== How to complete this task ==
Repeat the text of every entry below word for word, and leave the pictures out of your answer.

(Dataset Opens)

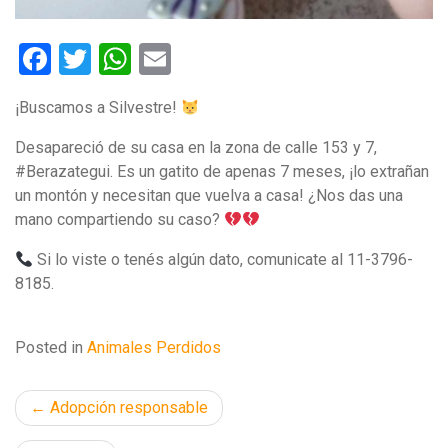
Facebook
Twitter
WhatsApp
Email
¡Buscamos a Silvestre!
Desapareció de su casa en la zona de calle 153 y 7,
#Berazategui. Es un gatito de apenas 7 meses, ¡lo extrañan
un montón y necesitan que vuelva a casa! ¿Nos das una
mano compartiendo su caso?
Si lo viste o tenés algún dato, comunicate al 11-3796-
8185.
Posted in
Animales Perdidos
Navegación
Adopción responsable
de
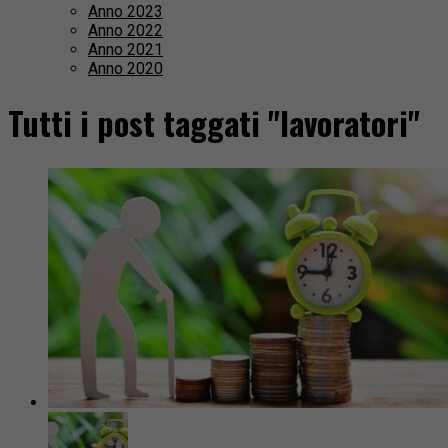
Anno 2023
Anno 2022
Anno 2021
Anno 2020
Tutti i post taggati "lavoratori"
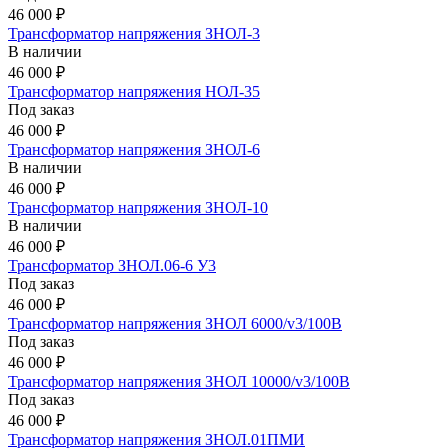
46 000 ₽
Трансформатор напряжения ЗНОЛ-3
В наличии
46 000 ₽
Трансформатор напряжения НОЛ-35
Под заказ
46 000 ₽
Трансформатор напряжения ЗНОЛ-6
В наличии
46 000 ₽
Трансформатор напряжения ЗНОЛ-10
В наличии
46 000 ₽
Трансформатор ЗНОЛ.06-6 У3
Под заказ
46 000 ₽
Трансформатор напряжения ЗНОЛ 6000/v3/100В
Под заказ
46 000 ₽
Трансформатор напряжения ЗНОЛ 10000/v3/100В
Под заказ
46 000 ₽
Трансформатор напряжения ЗНОЛ.01ПМИ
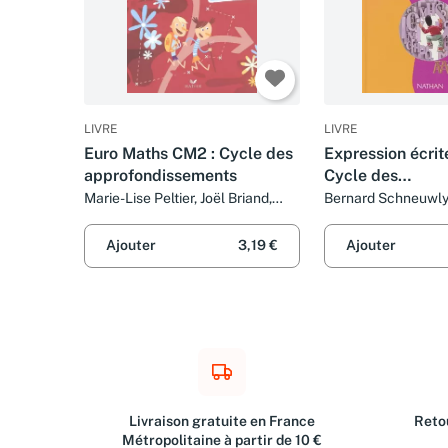
LIVRE
LIVRE
Euro Maths CM2 : Cycle des
Expression écrit
approfondissements
Cycle des
approfondissem
Marie-Lise Peltier, Joël Briand,
Bernard Schneuwl
Bernadette Ngono et Danielle
Vergnes
Ajouter
3,19 €
Ajouter
Livraison gratuite en France
Retou
Métropolitaine à partir de 10 €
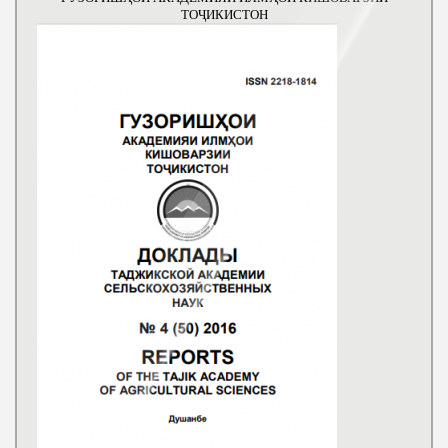
ТОҶИКИСТОН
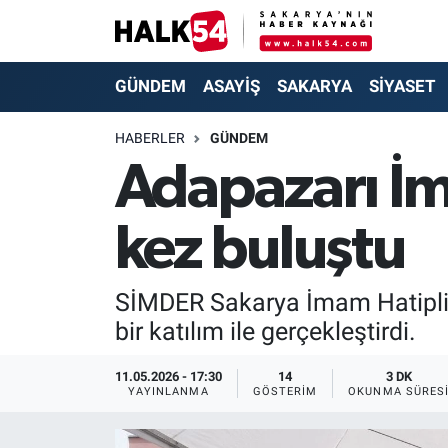
GÜNDEM
Adapazarı Nöbetçi Eczaneler
GÜNDEM
ASAYİŞ
SAKARYA
SİYASET
ASAYİŞ
Adapazarı Hava Durumu
HABERLER
GÜNDEM
Adapazarı İm
YAŞAM
Adapazarı Trafik Yoğunluk Haritası
kez buluştu
SAKARYA
Süper Lig Puan Durumu ve Fikstür
SİYASET
Tüm Manşetler
SİMDER Sakarya İmam Hatiplil
bir katılım ile gerçekleştirdi.
EKONOMİ
Son Dakika Haberleri
11.05.2026 - 17:30
14
3 DK
SOKAK RÖPORTAJLARI
Haber Arşivi
YAYINLANMA
GÖSTERIM
OKUNMA SÜRES
SPOR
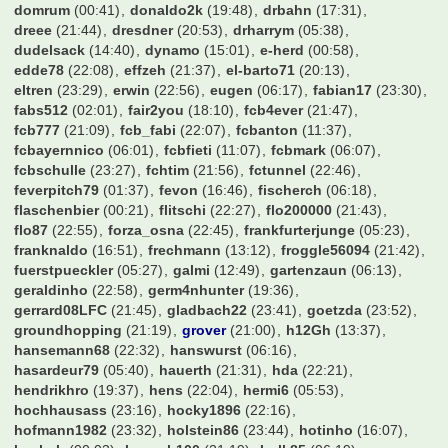
domrum
(00:41)
donaldo2k
(19:48)
drbahn
(17:31)
dreee
(21:44)
dresdner
(20:53)
drharrym
(05:38)
dudelsack
(14:40)
dynamo
(15:01)
e-herd
(00:58)
edde78
(22:08)
effzeh
(21:37)
el-barto71
(20:13)
eltren
(23:29)
erwin
(22:56)
eugen
(06:17)
fabian17
(23:30)
fabs512
(02:01)
fair2you
(18:10)
fcb4ever
(21:47)
fcb777
(21:09)
fcb_fabi
(22:07)
fcbanton
(11:37)
fcbayernnico
(06:01)
fcbfieti
(11:07)
fcbmark
(06:07)
fcbschulle
(23:27)
fchtim
(21:56)
fctunnel
(22:46)
feverpitch79
(01:37)
fevon
(16:46)
fischerch
(06:18)
flaschenbier
(00:21)
flitschi
(22:27)
flo200000
(21:43)
flo87
(22:55)
forza_osna
(22:45)
frankfurterjunge
(05:23)
franknaldo
(16:51)
frechmann
(13:12)
froggle56094
(21:42)
fuerstpueckler
(05:27)
galmi
(12:49)
gartenzaun
(06:13)
geraldinho
(22:58)
germ4nhunter
(19:36)
gerrard08LFC
(21:45)
gladbach22
(23:41)
goetzda
(23:52)
groundhopping
(21:19)
grover
(21:00)
h12Gh
(13:37)
hansemann68
(22:32)
hanswurst
(06:16)
hasardeur79
(05:40)
hauerth
(21:31)
hda
(22:21)
hendrikhro
(19:37)
hens
(22:04)
hermi6
(05:53)
hochhausass
(23:16)
hocky1896
(22:16)
hofmann1982
(23:32)
holstein86
(23:44)
hotinho
(16:07)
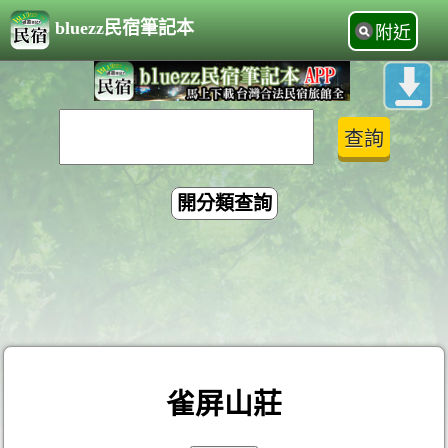
bluezz民宿筆記本
附近
開分類查詢
雀屏山莊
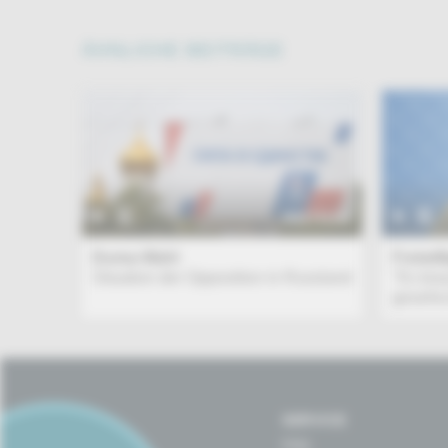
ÄHNLICHE BEITRÄGE
BEITRAG
Duma-Wahl
Freiwil
Situation der Opposition in Russland
"Es bra
gesells
SERVICE
FAQ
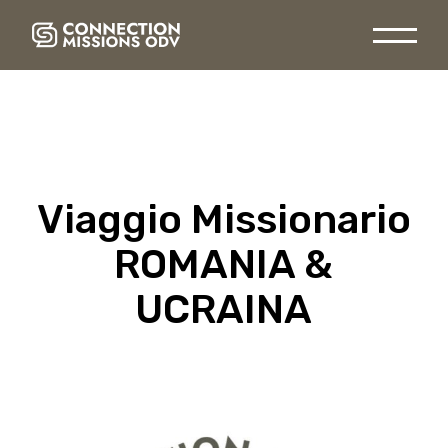
Skip
to
the
content
Viaggio Missionario
ROMANIA &
UCRAINA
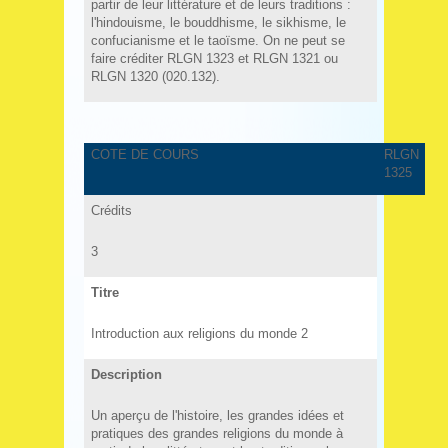
partir de leur littérature et de leurs traditions :
l'hindouisme, le bouddhisme, le sikhisme, le
confucianisme et le taoïsme. On ne peut se
faire créditer RLGN 1323 et RLGN 1321 ou
RLGN 1320 (020.132).
COTE DE COURS
RLGN
1325
Crédits
3
Titre
Introduction aux religions du monde 2
Description
Un aperçu de l'histoire, les grandes idées et
pratiques des grandes religions du monde à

(Dataset Closes)

== Response ==
Facebook
Twitter
WhatsApp
Email
¡Buscamos a Silvestre!
Desapareció de su casa en la zona de calle 153 y 7,
#Berazategui. Es un gatito de apenas 7 meses, ¡lo extrañan
un montón y necesitan que vuelva a casa! ¿Nos das una
mano compartiendo su caso?
Si lo viste o tenés algún dato, comunicate al 11-3796-
8185.
Posted in
Animales Perdidos
Navegación
Adopción responsable
de
Anno 2023
Anno 2022
Anno 2021
Anno 2020
Tutti i post taggati "lavoratori"
46 000 ₽
Трансформатор напряжения ЗНОЛ-3
В наличии
46 000 ₽
Трансформатор напряжения НОЛ-35
Под заказ
46 000 ₽
Трансформатор напряжения ЗНОЛ-6
В наличии
46 000 ₽
Трансформатор напряжения ЗНОЛ-10
В наличии
46 000 ₽
Трансформатор ЗНОЛ.06-6 У3
Под заказ
46 000 ₽
Трансформатор напряжения ЗНОЛ 6000/v3/100В
Под заказ
46 000 ₽
Трансформатор напряжения ЗНОЛ 10000/v3/100В
Под заказ
46 000 ₽
Трансформатор напряжения ЗНОЛ.01ПМИ
LIVRE
LIVRE
Euro Maths CM2 : Cycle des
Expression écrit
approfondissements
Cycle des
approfondissem
Marie-Lise Peltier, Joël Briand,
Bernard Schneuwl
Bernadette Ngono et Danielle
Vergnes
Ajouter
3,19 €
Ajouter
Livraison gratuite en France
Retou
Métropolitaine à partir de 10 €
ТОҶИКИСТОН
GÜNDEM
Adapazarı Nöbetçi Eczaneler
GÜNDEM
ASAYİŞ
SAKARYA
SİYASET
ASAYİŞ
Adapazarı Hava Durumu
HABERLER
GÜNDEM
Adapazarı İm
YAŞAM
Adapazarı Trafik Yoğunluk Haritası
kez buluştu
SAKARYA
Süper Lig Puan Durumu ve Fikstür
SİYASET
Tüm Manşetler
SİMDER Sakarya İmam Hatiplil
bir katılım ile gerçekleştirdi.
EKONOMİ
Son Dakika Haberleri
11.05.2026 - 17:30
14
3 DK
SOKAK RÖPORTAJLARI
Haber Arşivi
YAYINLANMA
GÖSTERIM
OKUNMA SÜRES
SPOR
domrum
(00:41)
donaldo2k
(19:48)
drbahn
(17:31)
dreee
(21:44)
dresdner
(20:53)
drharrym
(05:38)
dudelsack
(14:40)
dynamo
(15:01)
e-herd
(00:58)
edde78
(22:08)
effzeh
(21:37)
el-barto71
(20:13)
eltren
(23:29)
erwin
(22:56)
eugen
(06:17)
fabian17
(23:30)
fabs512
(02:01)
fair2you
(18:10)
fcb4ever
(21:47)
fcb777
(21:09)
fcb_fabi
(22:07)
fcbanton
(11:37)
fcbayernnico
(06:01)
fcbfieti
(11:07)
fcbmark
(06:07)
fcbschulle
(23:27)
fchtim
(21:56)
fctunnel
(22:46)
feverpitch79
(01:37)
fevon
(16:46)
fischerch
(06:18)
flaschenbier
(00:21)
flitschi
(22:27)
flo200000
(21:43)
flo87
(22:55)
forza_osna
(22:45)
frankfurterjunge
(05:23)
franknaldo
(16:51)
frechmann
(13:12)
froggle56094
(21:42)
fuerstpueckler
(05:27)
galmi
(12:49)
gartenzaun
(06:13)
geraldinho
(22:58)
germ4nhunter
(19:36)
gerrard08LFC
(21:45)
gladbach22
(23:41)
goetzda
(23:52)
groundhopping
(21:19)
grover
(21:00)
h12Gh
(13:37)
hansemann68
(22:32)
hanswurst
(06:16)
hasardeur79
(05:40)
hauerth
(21:31)
hda
(22:21)
hendrikhro
(19:37)
hens
(22:04)
hermi6
(05:53)
hochhausass
(23:16)
hocky1896
(22:16)
hofmann1982
(23:32)
holstein86
(23:44)
hotinho
(16:07)
bluezz民宿筆記本
附近
開分類查詢
雀屏山莊
ÄHNLICHE BEITRÄGE
BEITRAG
Duma-Wahl
Freiwil
Situation der Opposition in Russland
"Es bra
gesells
SERVICE
FAQ
Skip
to
the
content
Viaggio Missionario
ROMANIA &
UCRAINA
partir de leur littérature et de leurs traditions :
l'hindouisme, le bouddhisme, le sikhisme, le
confucianisme et le taoïsme. On ne peut se
faire créditer RLGN 1323 et RLGN 1321 ou
RLGN 1320 (020.132).
COTE DE COURS
RLGN
1325
Crédits
3
Titre
Introduction aux religions du monde 2
Description
Un aperçu de l'histoire, les grandes idées et
pratiques des grandes religions du monde à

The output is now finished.